Negotiating your way through the holidays isn’t easy.  These days everybody has to borrow time from Peter to spend a little with Paul. If the list of loved ones clamoring for your Turkey Day attendance is longer than Pinocchio’s nose, take heart. In just a few simple steps, you can gain control of your holiday cheer:
  1. First, sketch out what an ideal holiday will look like for you. This way you'll have something to bump it up against when objections surface. It could be as simple as, "this year I want to sleep in, drive fewer than 100 miles and take the kids to see a movie."
  2. Second, craft your message, one that reassures family members that you love them, but also establishes the reality of life (i.e., kids, fatigue, etc.). If possible work in a few football analogies or famous movie quotes. For example, "I want to attend your dinner more than anything, but I'm holding myself to a short travel schedule. Really mom, I don't have much time. I'm supposed to get down to the school auditorium to direct a Christmas play."

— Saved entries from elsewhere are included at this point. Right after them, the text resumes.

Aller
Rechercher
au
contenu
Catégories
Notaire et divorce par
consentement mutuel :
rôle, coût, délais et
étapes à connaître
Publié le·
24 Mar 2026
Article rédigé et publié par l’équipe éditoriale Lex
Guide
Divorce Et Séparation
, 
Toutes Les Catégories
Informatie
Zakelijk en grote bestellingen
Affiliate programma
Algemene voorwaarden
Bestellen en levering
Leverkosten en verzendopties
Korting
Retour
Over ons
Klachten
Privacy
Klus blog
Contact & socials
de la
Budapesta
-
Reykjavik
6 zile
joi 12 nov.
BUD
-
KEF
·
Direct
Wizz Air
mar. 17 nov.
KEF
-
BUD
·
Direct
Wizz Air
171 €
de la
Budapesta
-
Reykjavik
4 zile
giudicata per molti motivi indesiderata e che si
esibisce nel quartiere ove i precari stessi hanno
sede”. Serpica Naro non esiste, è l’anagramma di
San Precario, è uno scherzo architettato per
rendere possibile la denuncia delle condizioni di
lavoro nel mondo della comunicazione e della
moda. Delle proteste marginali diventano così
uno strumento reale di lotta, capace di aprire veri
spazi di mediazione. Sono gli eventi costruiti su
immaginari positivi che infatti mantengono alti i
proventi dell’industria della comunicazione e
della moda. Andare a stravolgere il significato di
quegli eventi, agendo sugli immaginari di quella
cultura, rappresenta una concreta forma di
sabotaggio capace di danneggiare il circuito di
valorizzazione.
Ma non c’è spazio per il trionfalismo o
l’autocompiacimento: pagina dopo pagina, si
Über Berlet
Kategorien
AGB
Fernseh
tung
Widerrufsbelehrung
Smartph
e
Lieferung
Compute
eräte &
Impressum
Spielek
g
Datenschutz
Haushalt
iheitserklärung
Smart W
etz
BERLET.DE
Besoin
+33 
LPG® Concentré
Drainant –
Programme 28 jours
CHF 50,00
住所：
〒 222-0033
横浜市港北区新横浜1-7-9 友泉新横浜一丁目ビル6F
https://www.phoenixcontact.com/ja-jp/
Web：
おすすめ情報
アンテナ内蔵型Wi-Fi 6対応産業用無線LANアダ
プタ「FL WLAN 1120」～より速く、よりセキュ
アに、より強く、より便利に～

  3. Third, communicate your plans well in advance. Your family needs time for the news to sink in. Perhaps even announce next year's plans at this year's festivities. Send at least four reminder notes throughout the year with several smiley faces and xoxo's. The sooner you set expectations, the easier it will be for your loved ones to get past that short end of the stick you've asked them to stir the pot with. 
  4. Finally, adhere to your plan. If you cave this year, they'll expect you to cave every year.